La Vita è bella !

par Federico C.

Juste après le décès tragique de son époux, ma mère retourna à Corteletta où elle me donna naissance, début 1931. Elle me donna aussi le prénom de son défunt mari : Federico. Elle était retournée accoucher chez elle, en Italie, non par sentimentalisme ni patriotisme, mais, plus prosaïquement, pour toucher la prime promise par Mussolini aux enfants mâles nés sur le sol italien. Le Duce avait, en effet, fait du dynamisme démographique la pierre angulaire de son programme. Pour lui, la vitalité d’une nation se mesurait au nombre de ses enfants, et notamment de ses garçons. Le régime fasciste avait d’ailleurs promulgué un impôt sur le célibat dès 1927, et en même temps, accordé des exemptions fiscales aux familles nombreuses. A ce titre, l’émigration était d’ailleurs perçue comme une saignée, une perte de substance vive que le régime essayait d’enrayer en lançant de grands chantiers d’État. Mais il n’était pas prévu que les autoroutes du Duce passent par les vallées piémontaises, qui continuaient de livrer leurs lots de jeunes émigrés.
Tout de suite après ma naissance, ma mère reprit la route en sens inverse, retournant en France pour toucher l’indemnité versée aux veuves présentes sur le territoire français, à laquelle elle ne pouvait s’offrir le luxe de renoncer.

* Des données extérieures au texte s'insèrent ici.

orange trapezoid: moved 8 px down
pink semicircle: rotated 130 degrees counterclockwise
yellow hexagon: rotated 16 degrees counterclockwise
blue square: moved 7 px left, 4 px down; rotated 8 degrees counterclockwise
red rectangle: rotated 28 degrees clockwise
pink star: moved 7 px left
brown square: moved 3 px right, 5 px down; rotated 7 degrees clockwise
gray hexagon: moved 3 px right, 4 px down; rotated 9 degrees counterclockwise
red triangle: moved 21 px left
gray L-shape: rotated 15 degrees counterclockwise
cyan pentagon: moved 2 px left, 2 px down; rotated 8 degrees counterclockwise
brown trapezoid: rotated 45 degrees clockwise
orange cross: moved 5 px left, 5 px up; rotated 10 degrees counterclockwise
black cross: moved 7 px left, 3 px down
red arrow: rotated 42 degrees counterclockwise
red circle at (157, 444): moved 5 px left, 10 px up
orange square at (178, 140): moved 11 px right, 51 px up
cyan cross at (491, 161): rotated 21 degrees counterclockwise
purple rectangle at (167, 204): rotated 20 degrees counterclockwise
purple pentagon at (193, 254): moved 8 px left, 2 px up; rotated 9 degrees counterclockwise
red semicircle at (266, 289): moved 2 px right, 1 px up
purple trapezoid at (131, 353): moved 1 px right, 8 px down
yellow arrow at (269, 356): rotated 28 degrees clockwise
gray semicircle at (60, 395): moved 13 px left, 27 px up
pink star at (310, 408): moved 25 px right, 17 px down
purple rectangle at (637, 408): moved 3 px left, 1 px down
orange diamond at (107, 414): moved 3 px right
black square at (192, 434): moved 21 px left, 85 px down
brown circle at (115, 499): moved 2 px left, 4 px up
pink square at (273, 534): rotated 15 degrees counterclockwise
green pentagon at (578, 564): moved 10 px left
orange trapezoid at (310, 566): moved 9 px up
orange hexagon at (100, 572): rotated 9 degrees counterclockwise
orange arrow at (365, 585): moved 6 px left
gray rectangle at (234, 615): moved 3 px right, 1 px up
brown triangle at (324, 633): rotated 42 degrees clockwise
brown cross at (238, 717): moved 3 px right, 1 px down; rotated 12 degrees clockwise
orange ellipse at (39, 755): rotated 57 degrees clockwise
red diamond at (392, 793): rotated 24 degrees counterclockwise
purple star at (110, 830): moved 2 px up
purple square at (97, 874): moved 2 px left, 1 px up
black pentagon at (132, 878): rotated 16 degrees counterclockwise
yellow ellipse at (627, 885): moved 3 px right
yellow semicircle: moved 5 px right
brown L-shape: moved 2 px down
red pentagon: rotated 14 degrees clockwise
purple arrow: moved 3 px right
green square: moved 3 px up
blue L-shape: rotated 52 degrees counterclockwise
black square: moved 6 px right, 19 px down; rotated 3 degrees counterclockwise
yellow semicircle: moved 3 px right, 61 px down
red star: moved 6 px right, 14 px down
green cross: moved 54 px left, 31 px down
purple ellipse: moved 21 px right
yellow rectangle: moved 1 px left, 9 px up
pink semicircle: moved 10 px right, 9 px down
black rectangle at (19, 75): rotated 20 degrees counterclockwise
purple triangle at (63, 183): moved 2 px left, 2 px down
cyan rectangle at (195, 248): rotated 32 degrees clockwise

Elle retourna donc à Paris, mais seule, après m’avoir confié à mes grands-parents paternels, Giovanni et Maria, auprès de qui je grandis jusqu’à l’âge de deux ans et demi. Peu avant mes trois ans, ma mère revint me chercher et m’emmena à Paris, encore une fois pour toucher une allocation qui nécessitait que je sois physiquement présent sur le sol français. J’étais encore trop petit pour être scolarisé, et elle ne pouvait me garder avec elle toute la journée, car elle travaillait comme domestique dans une famille bourgeoise. Elle m’inscrivit donc à l’école maternelle du quartier.